Monday, April 26, 2010

Millar, redux: racing for love

The following is from Bill Strickland's blog over at Bicycling. It's the conclusion of an ad hoc interview with David Millar, who is quickly becoming my favorite rider. I like him becasue he's articulate and candid, but also because he's one of the only racers caught doping who broke the omerta code. He never tested positive--but he owned up to what he did, paid his penalty, and has worked tirelessly to atone for his transgressions against the sport.

Many people doped, but Millar admitted it and had tried to fix the culture which catalyzed his mistakes.

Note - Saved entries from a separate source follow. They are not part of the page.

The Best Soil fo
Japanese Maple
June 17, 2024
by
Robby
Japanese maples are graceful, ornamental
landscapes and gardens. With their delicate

This paragraph is about his love of the sport that's been rekindled by his return: 

Strickland: It’s just hard to talk about it without sounding like some kind of emotional goofball. Even at my level, Cat 3 amateur, it’s just not cool to get all wet-eyed about a great moment on the bike.   
Millar: "Yes, the thing is, it’s just different paradigms, isn’t it? At Flanders, I was sitting in the front group when Ty [teammate Tyler Farrar, who won the field sprint to finish fifth] came up and said, “I’ve only got a hundred meters in me, Dave.” I was – it was mad. But I was like, okay, we can do this. Yeah. I can bring him up to the front and lead him out as long as I can and drop him where he needs to be. I knew that he had suffered, he had suffered more than me to get to where he was. Even though I’d been off the front and I was shaking and I was a mess, when he came up to me and said, “Dave, I’ve only got a hundred meters in me” — and that’s the only thing he said to me — I just glanced and I thought, okay. He’s such a little hard bastard, I knew he wouldn’t flake off or lose my wheel. He might have been cramping in his hands, he’d crashed twice, almost been out of the race, but if he says he has a hundred meters, he’ll give it a hundred meters. He stuck to my wheel the last 2k or K and half, and he did it. Then sitting there together after the finish line, it may as well have been a junior race. Or a club race, an amateur club race. We had a real moment, sitting there. We’d just done Flanders and ripped Flanders to pieces at the end, but we were like club teammates who had just helped each other at the weekly race. It’s the same sensations! We were just fucking fucked gibbering, but it could have been at the local crit race, you’d still have the same thing. The level you ride at might change, and if you’re very lucky like me, eventually you might end up sitting at the edge of the road at the barriers of the Tour of Flanders. But you’re just a bike racer like any other."

*       *       *

The strongest woman I've ever ridden with bawled like a child at a race. She'd been isolated on a technical, slanted crit course by three riders from another team, and they attacked her relentlessly, lap after lap. She covered about 10 moves before she cracked, and when she did, she just pulled off to the side of the road and wept, draped all over the bars of her machine. I was the first teammate to reach her, so I wrapped my arms around her and tried to get her to forgive herself, to give herself credit for the valiant attempt she'd just made. When she looked in my eyes, I saw a despair and self-hatred so intense that it frightened me. She gave literally everything she had trying to keep those other women from riding away from her, and losing tore her apart. 


Two years later, I watched her get crashed in a corner of another crit. She went down hard, and I was again the first one to reach her. But when she looked at me this time, I saw only a scary anger and determination in her eyes. I asked her if she was okay while someone else else straightened her bars and adjusted her wheel. She didn't saw anything, but as she watched the pack fly by on the next lap, she clenched her jaw. 

As I held her by the saddle, waiting in the pit to push her in after her free lap, I whispered in her ear, "Go show them. Show them who you are. Don't ever forget that this was your race." 

"I'm going to kill them,"  she said.


She won the race in a field sprint by three bike lengths.